Before introducing digital prescriptions, the health ministry announced that reducing their use even by 5% would be a great success.

Bulgaria abolished paper prescriptions and obliged doctors to issue digital prescriptions for antibiotics and diabetes drugs on 16 October, as measures against antibiotic resistance and off-label use of diabetes drugs led to severe shortages in pharmacies.

Paper prescriptions allow repeated use and are not subject to control, often leading to the sale of antibiotics without a prescription in pharmacies.

“The data show that Bulgaria has managed to impose normal regulation on the sale of antibiotics; this is our greatest achievement and a step towards reducing antibiotic resistance,” Getov said.

One of the main goals of the Bulgarian authorities is to limit unnecessary intake and self-medication with antibiotics.

At the same time, however, there are some problems with filling digital prescriptions by pharmacies, with 35% remaining unfilled due to various problems, including software, but this percentage is decreasing.

The Bulgarian medical union requested a temporary return of paper prescriptions, as two-thirds of doctors in Bulgaria are discriminated against for not having access to the electronic system of the Health Ministry.

The biggest problem is with emergency room doctors who have not yet installed a mobile app for prescribing drugs from patients’ home addresses.

The chairman of the health commission in the parliament, Kostadin Angelov (GERB), commented on 23 October that if even one patient in Bulgaria did not receive his medicine, this is a problem.

He called for a quick reduction in the number of unfilled digital prescriptions, which also happens due to a lack of the prescribed antibiotic in the pharmacy network.

“We need software that monitors stock on the market and can see at any moment what drugs we have in the country.

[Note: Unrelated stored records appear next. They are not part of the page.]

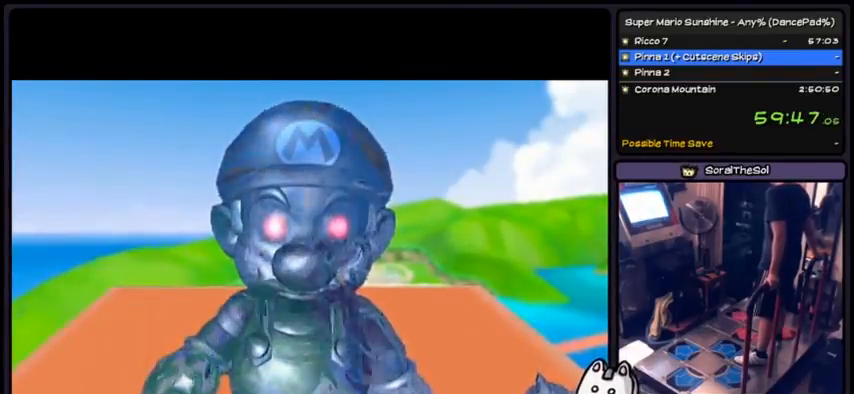
{"buttons": [], "events": [[100, "A", "up"], [200, "A", "down"], [467, "A", "up"]]}
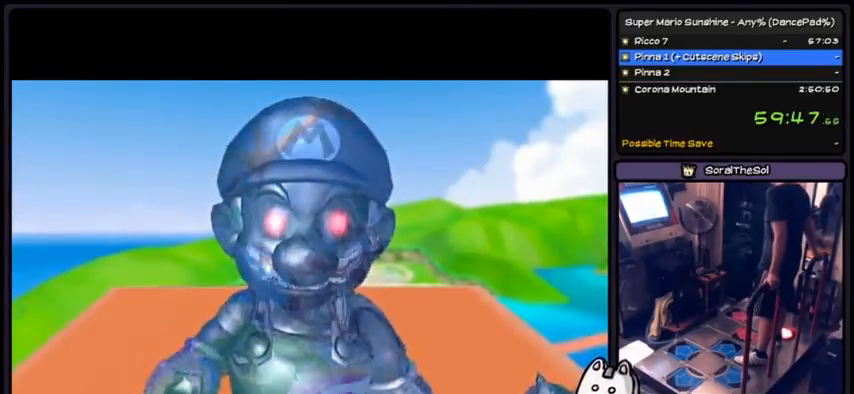
{"buttons": ["A"], "events": [[100, "A", "down"], [100, "DPAD_DOWN", "down"], [267, "A", "up"], [267, "DPAD_DOWN", "up"], [300, "A", "down"]]}
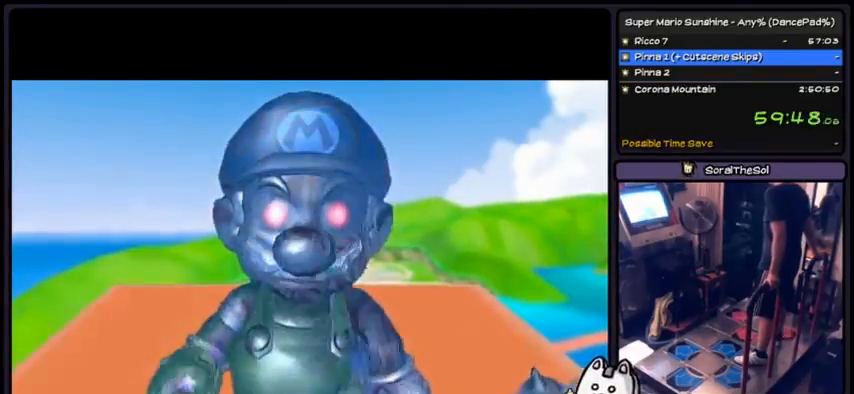
{"buttons": ["A"], "events": [[67, "A", "up"], [200, "A", "down"]]}
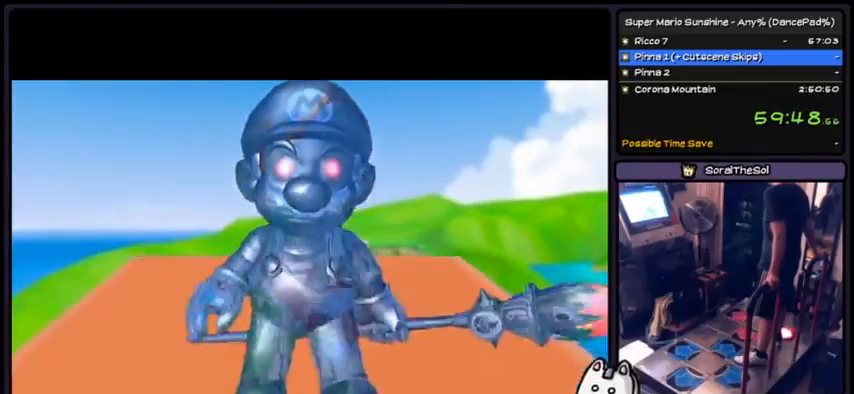
{"buttons": ["A"], "events": [[34, "A", "up"], [134, "A", "down"]]}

We want to know how many packages there are in the country so that when a doctor prescribes a drug, he knows it is available in pharmacies,” said Angelov.

He called on the government to take measures against “pharmaceutical substitution” when pharmacists change the medicine prescribed by the doctor because it is not in stock.

“There are pharmacists who work in good faith, but there are also those who will work as ordered by their owner, who is also the manufacturer of the corresponding medications,” commented Angelov.

Ombudsman Diana Kovacheva said she had received many complaints from patients, doctors and dentists in the past week following the introduction of digital prescriptions.

She criticised the authorities for lacking an information campaign to prepare pharmacists, doctors and patients for the switch from paper to digital prescriptions.

Kovacheva added that the uncontrolled prescribing and dispensing of drugs is a problem in Bulgaria, but the health system was not ready to switch to fully electronic prescriptions” for antibiotics.

A Eurobarometer survey published at the end of 2022 showed that 33% of Bulgarians have taken antibiotics in the last year, and 13% admit that a doctor did not prescribe the medicine.

This is possible because paper prescriptions do not allow control over sales. Only Malta (42%) and Luxembourg (36%) show a higher proportion of people using antibiotics.